-- TASK REQUIREMENTS --
Can you write out every line from the start of the records below through the line containing "pink chair [489,214,575,388]", leaving out any pictures?

◆ ◆ ◆ ◆ ◆ ◆ ◆

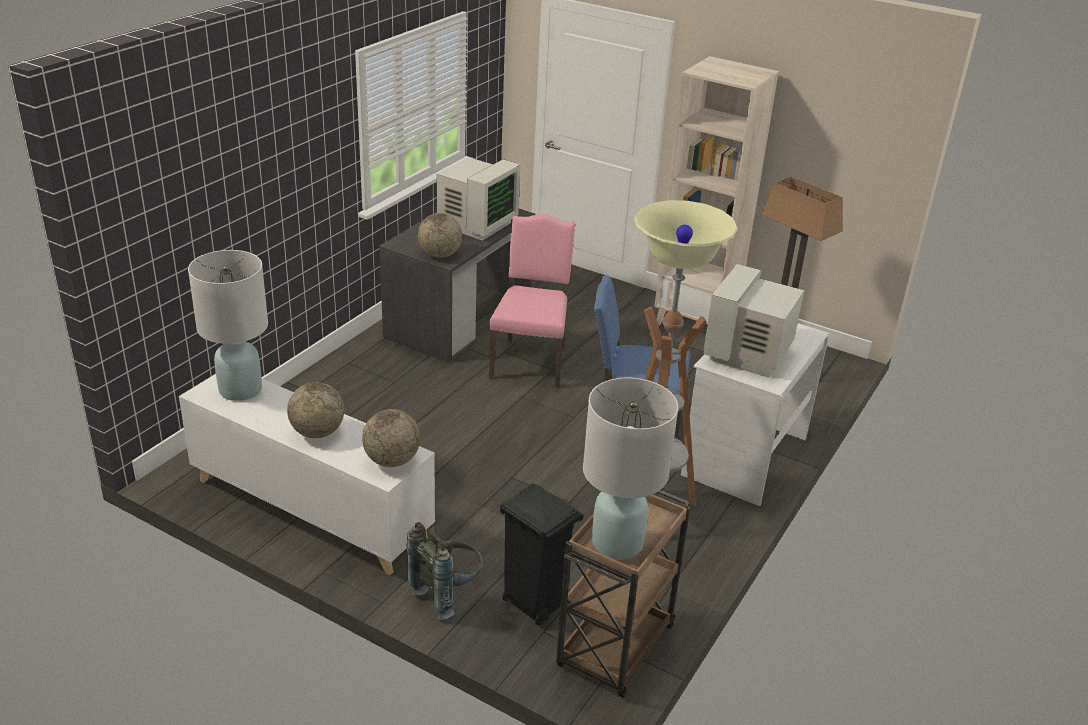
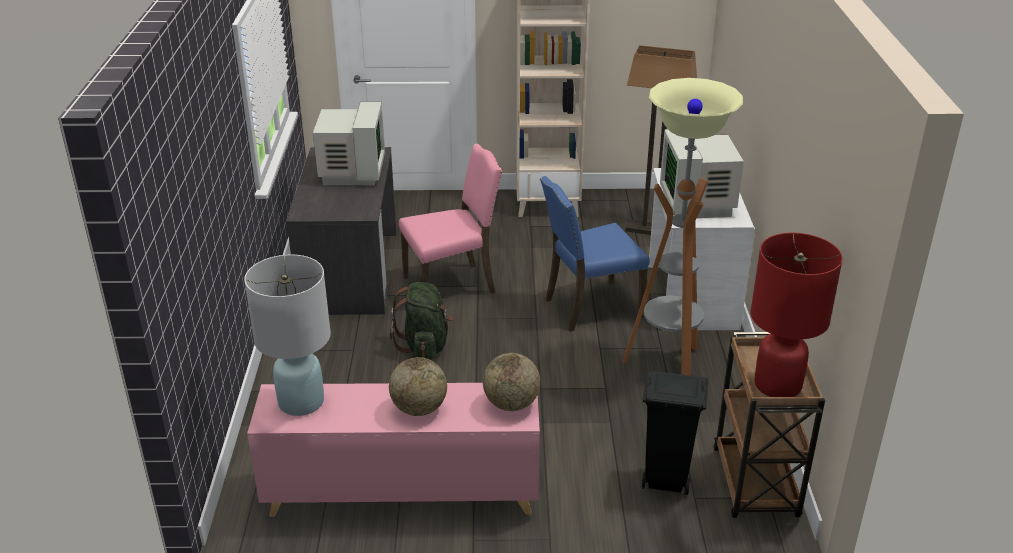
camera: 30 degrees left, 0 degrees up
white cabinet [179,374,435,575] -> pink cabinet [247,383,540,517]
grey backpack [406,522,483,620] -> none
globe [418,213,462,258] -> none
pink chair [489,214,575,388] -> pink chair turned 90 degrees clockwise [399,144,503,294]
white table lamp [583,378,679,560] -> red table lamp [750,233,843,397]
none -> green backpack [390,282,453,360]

◆ ◆ ◆ ◆ ◆ ◆ ◆

-- TASK SOLUTION --
camera: 30 degrees left, 0 degrees up
white cabinet [179,374,435,575] -> pink cabinet [247,383,540,517]
grey backpack [406,522,483,620] -> none
globe [418,213,462,258] -> none
pink chair [489,214,575,388] -> pink chair turned 90 degrees clockwise [399,144,503,294]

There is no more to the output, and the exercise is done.